WasteFlow was designed to allow multiple workflows for various pathogens. For example, reads can be processed with trim-galore or fastp, alignments can be generated with bwa or minimap2, variants can be called with iVar or Freebayes, and lineage calls made by Freyja can be performed on one directory or multiple. The modularity of Nextflow facilitates the addition of alternate packages.

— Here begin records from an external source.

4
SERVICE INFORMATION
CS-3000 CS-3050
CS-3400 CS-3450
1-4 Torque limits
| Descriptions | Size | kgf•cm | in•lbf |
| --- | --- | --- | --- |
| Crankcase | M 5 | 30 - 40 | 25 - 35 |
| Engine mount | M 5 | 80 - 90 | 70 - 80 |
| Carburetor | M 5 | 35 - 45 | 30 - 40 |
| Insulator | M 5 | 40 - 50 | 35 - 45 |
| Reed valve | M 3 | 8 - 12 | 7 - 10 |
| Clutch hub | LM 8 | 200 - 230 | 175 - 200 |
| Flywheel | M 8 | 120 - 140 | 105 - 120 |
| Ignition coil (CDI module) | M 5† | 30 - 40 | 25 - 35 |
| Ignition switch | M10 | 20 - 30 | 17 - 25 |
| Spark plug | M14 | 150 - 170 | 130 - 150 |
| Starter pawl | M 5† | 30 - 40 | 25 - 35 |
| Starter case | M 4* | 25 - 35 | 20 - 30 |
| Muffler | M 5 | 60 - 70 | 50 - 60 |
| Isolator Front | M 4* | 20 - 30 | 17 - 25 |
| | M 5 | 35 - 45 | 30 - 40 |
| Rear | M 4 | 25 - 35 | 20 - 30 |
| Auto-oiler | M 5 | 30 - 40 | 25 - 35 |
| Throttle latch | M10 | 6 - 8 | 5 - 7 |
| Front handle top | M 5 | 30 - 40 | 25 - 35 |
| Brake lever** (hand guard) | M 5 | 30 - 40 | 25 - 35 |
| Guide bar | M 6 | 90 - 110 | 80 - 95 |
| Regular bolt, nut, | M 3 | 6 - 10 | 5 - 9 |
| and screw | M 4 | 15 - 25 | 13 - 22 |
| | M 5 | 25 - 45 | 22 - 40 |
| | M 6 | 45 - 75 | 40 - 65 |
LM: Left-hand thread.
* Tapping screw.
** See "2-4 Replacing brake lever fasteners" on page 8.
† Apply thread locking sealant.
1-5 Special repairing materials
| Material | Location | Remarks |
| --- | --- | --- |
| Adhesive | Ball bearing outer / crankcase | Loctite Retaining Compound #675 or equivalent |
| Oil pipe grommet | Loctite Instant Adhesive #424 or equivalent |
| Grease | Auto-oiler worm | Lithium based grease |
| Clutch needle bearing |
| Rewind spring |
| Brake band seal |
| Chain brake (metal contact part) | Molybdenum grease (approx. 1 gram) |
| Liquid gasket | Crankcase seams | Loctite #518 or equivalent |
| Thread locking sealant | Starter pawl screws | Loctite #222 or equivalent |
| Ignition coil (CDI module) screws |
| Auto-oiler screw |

WasteFlow has currently been tested on SARS-CoV-2. Common workflows are outlined below:

The default workflow:

nextflow run BCCDC-PHL/WasteFlow -r v2.0.1 --data_dir /mandatory/path/to/ww/fastqs

flowchart TB
    subgraph "INPUT"
    v0["*_{R{1,2}_001,R{1,2},{1,2}}*
    *.{fastq,fq,fastq.gz,fq.gz}"]
    v2["ref.fasta"]
    end
    subgraph TREATMENT
    v3([clean_fastp])
    v5([qc_reads])
    v9([align_minimap2])
    v10([primer_trim])
    v12([qc_align])
    v15([var_call_freebayes])
    v16([annotate_snpeff])
    v1(( ))
    v4["*{R1,R2}.trim.fastq.gz,*failed_reads.txt,
    *fastp.html,*fastp.json"]
    v7["*{R1,R2}.trim.fastq.gz"]
    v11["*{R1,R2}.trim.fastq.gz"]
    v14(( ))
    v19(( ))
    end
    subgraph "OUTPUT"
    v6["multiqc_report.html"]
    v13["*.{depths,covstats}"]
    v17["*.ann.vcf"]
    v25["freyja_lineage_summary.tsv"]
    v27["*_WasteFlow.log"]
    end
    subgraph EFFLUENT
    v20([var_call_freyja])
    v22([lineage_freyja])
    v24([summarize_freyja])
    v26([barcode_version])
    v21["*.{txt,tsv}"]
    v23["*.{tsv,yml}"]
    end
    v0 --> v1
    v2 --> v7
    v2 --> v11
    v2 --> v14
    v2 --> v19
    v1 --> v3
    v3 --> v4
    v3 --> v7
    v4 --> v5
    v5 --> v6
    v7 --> v9
    v9 --> v10
    v10 --> v11
    v10 --> v14
    v10 --> v19
    v11 --> v12
    v12 --> v13
    v14 --> v15
    v15 --> v16
    v16 --> v17
    v19 --> v20
    v20 --> v21
    v21 --> v22
    v22 --> v23
    v23 --> v24
    v24 --> v25
    v26 --> v27

The alternative workflow:

nextflow run BCCDC-PHL/WasteFlow -r v2.0.1 --data_dir /mandatory/path/to/ww/fastqs/ --out_dir /alternative/results/folder/ --bwa --trim_galore --freebayes --combine_reps --primerless_reads --primer_pairs /path/to/tsv/of/primerPairs.tsv --boot --bootnum 10 --demixdepth 100 --rerun_mut "/path/to/past/mut_tables/*{.csv}" --mut_dir /mandatory/path/to/cumulative/mut_table/output --rerun_lins "/path/to/past/freyja_var/outputs/*{.txt,.tsv}"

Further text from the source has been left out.